● **AIM OF THE TASK**
Whenever a line below includes the string "shoulder", show it.

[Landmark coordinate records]
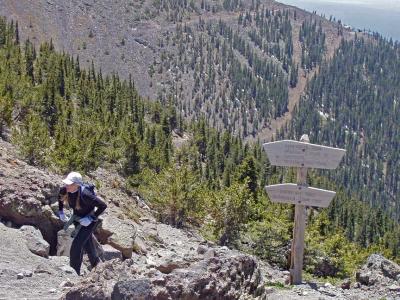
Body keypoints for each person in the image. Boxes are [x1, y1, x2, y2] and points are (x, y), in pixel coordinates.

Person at [58, 171, 107, 275]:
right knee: (87, 244)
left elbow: (103, 205)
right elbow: (60, 197)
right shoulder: (65, 189)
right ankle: (97, 266)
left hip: (88, 222)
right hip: (77, 220)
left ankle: (74, 272)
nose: (67, 185)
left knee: (76, 245)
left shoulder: (86, 195)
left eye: (70, 184)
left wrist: (91, 218)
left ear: (77, 185)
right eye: (67, 183)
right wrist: (61, 211)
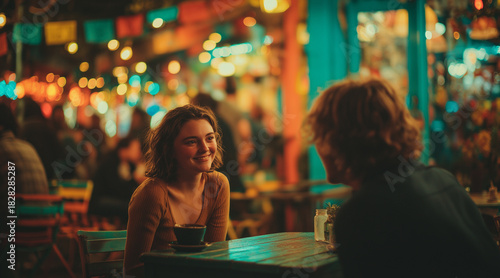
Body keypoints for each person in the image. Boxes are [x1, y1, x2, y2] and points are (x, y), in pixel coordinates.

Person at [305, 79, 500, 278]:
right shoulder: (443, 180)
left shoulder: (362, 213)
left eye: (320, 136)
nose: (317, 145)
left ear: (339, 141)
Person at [124, 105, 230, 277]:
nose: (204, 148)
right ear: (169, 149)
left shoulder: (218, 185)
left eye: (209, 138)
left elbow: (214, 258)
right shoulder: (152, 194)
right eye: (191, 142)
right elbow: (134, 271)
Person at [88, 136, 145, 228]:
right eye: (136, 148)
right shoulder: (110, 162)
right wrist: (135, 180)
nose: (139, 152)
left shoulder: (130, 165)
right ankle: (127, 234)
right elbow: (116, 189)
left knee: (137, 204)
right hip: (100, 200)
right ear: (123, 150)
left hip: (114, 198)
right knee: (130, 207)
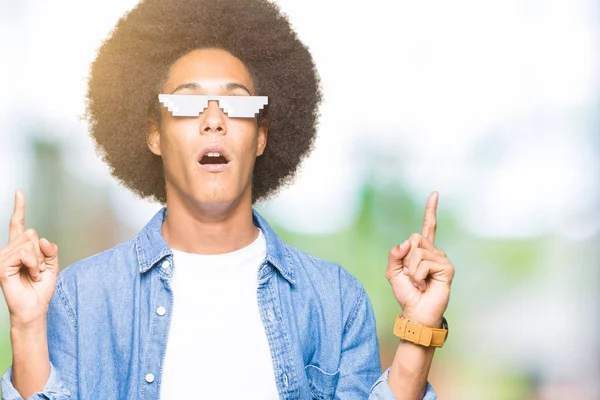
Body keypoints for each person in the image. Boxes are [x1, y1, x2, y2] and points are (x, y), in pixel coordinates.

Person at [0, 0, 455, 398]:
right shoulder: (83, 298)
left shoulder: (335, 300)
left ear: (260, 136)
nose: (214, 120)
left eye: (237, 105)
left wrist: (418, 329)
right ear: (154, 135)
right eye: (185, 103)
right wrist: (24, 325)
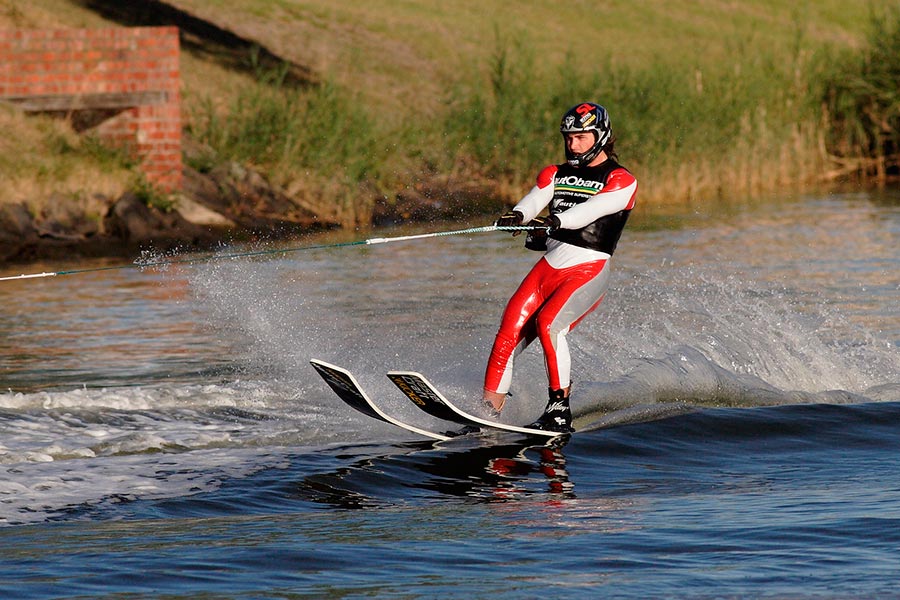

● **RESULT OF THE EXERCISE**
right shoulder: (65, 189)
left shoulder: (86, 195)
right shoulder: (443, 180)
left shoulder: (362, 213)
left shoulder: (218, 185)
right shoulder: (152, 194)
right shoulder: (110, 162)
left shoulder: (130, 165)
right shoulder: (83, 298)
left shoulder: (335, 300)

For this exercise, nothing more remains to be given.